- **Problem details**: No output is needed beyond the number of lines in the listing that contain the word "diaminobenzidine".

- **The data**:
==========

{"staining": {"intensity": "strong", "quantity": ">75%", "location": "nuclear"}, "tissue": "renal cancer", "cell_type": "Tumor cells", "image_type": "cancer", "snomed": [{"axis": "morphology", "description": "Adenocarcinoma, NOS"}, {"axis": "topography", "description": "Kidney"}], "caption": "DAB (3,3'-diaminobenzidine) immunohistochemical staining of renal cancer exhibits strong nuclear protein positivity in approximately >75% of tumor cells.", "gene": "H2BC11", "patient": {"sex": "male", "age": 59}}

==========

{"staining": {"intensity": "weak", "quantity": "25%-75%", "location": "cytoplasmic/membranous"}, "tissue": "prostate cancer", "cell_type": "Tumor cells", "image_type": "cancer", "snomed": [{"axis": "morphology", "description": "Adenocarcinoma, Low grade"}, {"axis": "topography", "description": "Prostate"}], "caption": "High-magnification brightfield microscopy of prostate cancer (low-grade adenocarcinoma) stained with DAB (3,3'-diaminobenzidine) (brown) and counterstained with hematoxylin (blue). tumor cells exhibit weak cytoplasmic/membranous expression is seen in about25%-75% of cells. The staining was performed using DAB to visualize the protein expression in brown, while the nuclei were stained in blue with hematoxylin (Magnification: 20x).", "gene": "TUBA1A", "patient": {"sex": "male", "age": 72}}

==========

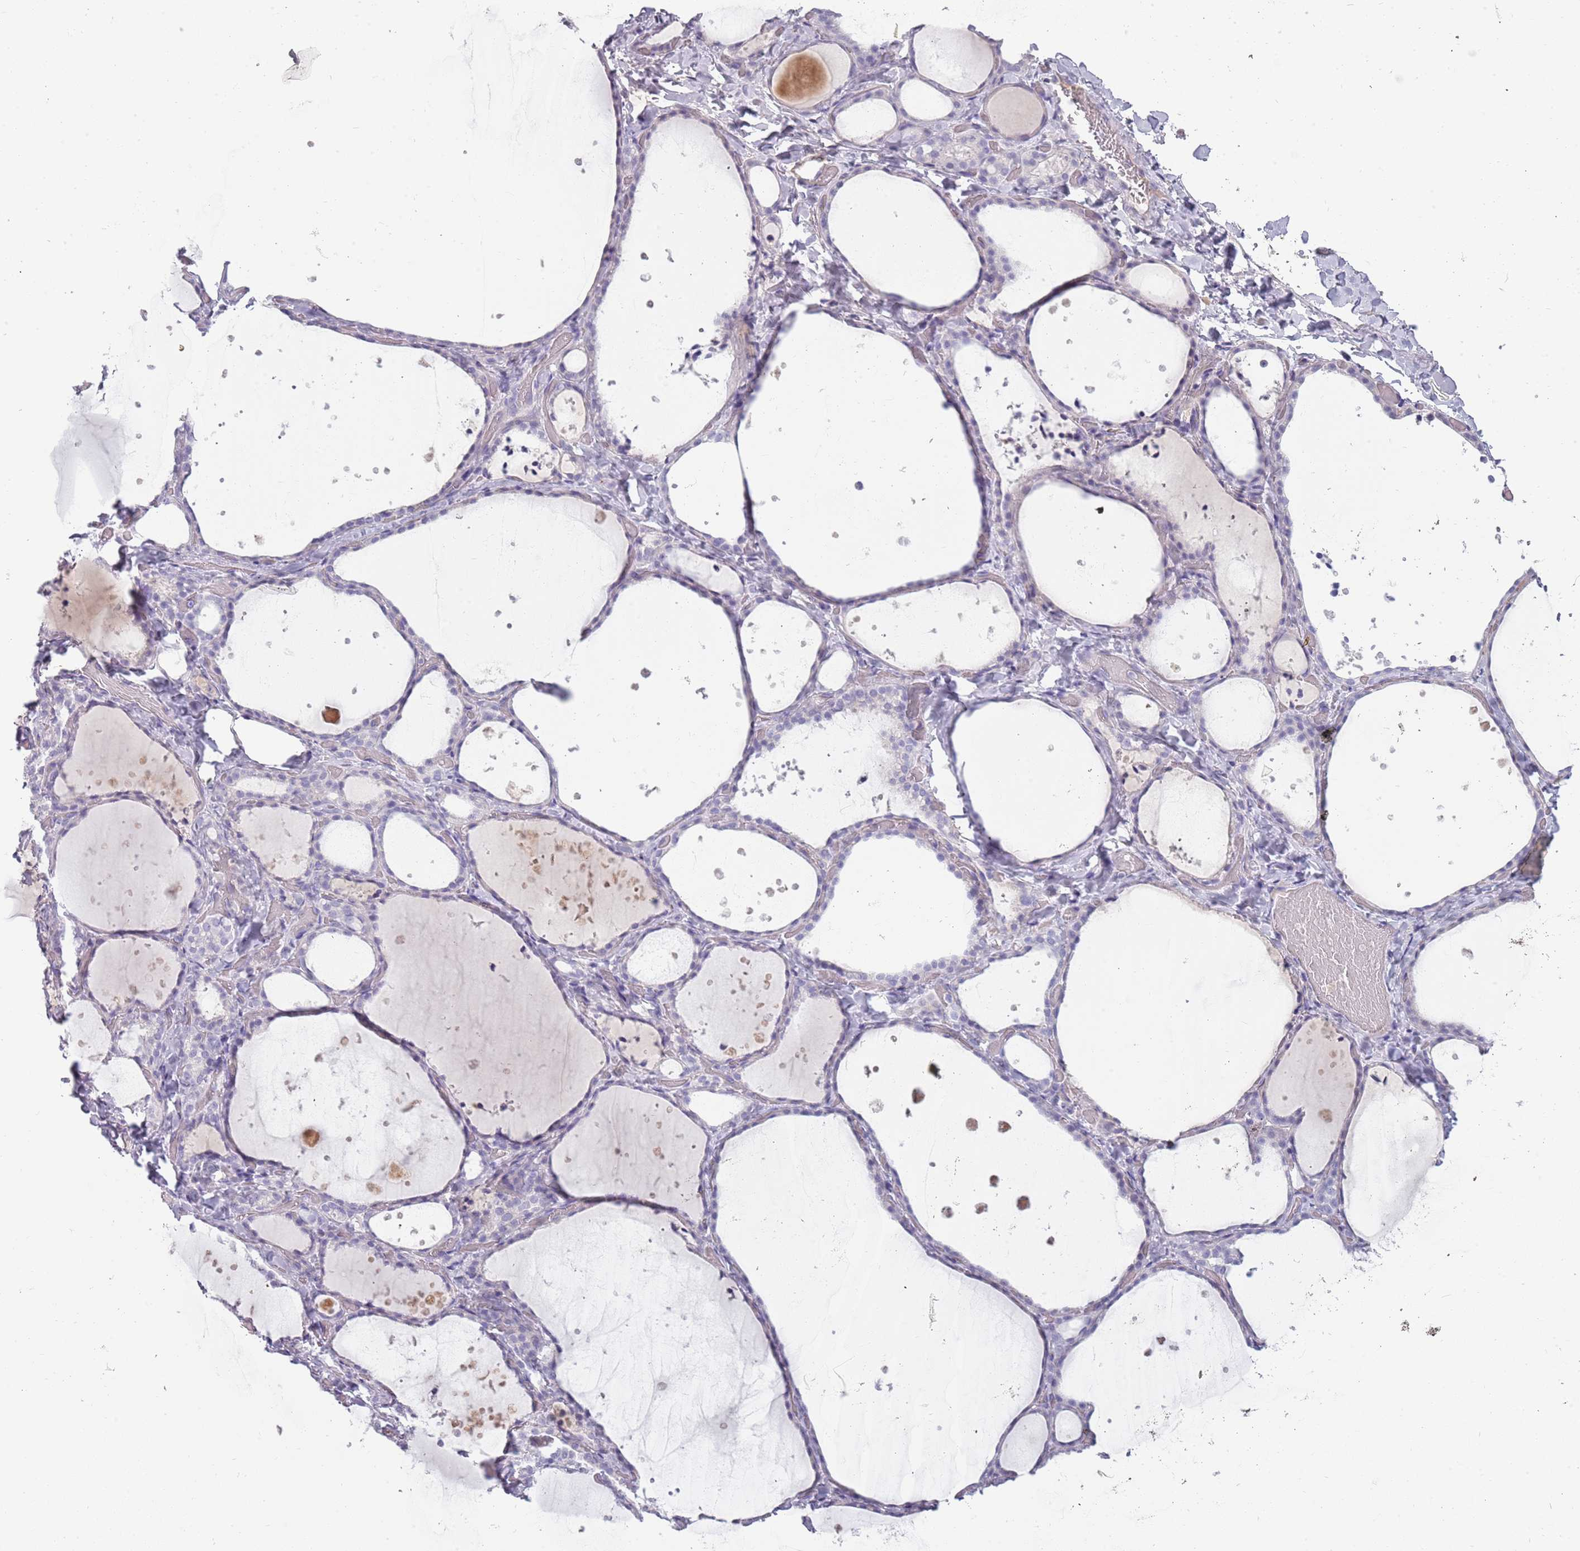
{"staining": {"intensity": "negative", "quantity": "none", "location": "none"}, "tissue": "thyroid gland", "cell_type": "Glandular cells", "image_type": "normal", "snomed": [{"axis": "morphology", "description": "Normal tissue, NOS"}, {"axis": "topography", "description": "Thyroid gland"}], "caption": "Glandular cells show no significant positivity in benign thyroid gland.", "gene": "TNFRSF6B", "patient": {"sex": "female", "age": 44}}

==========

- **Reply**: 2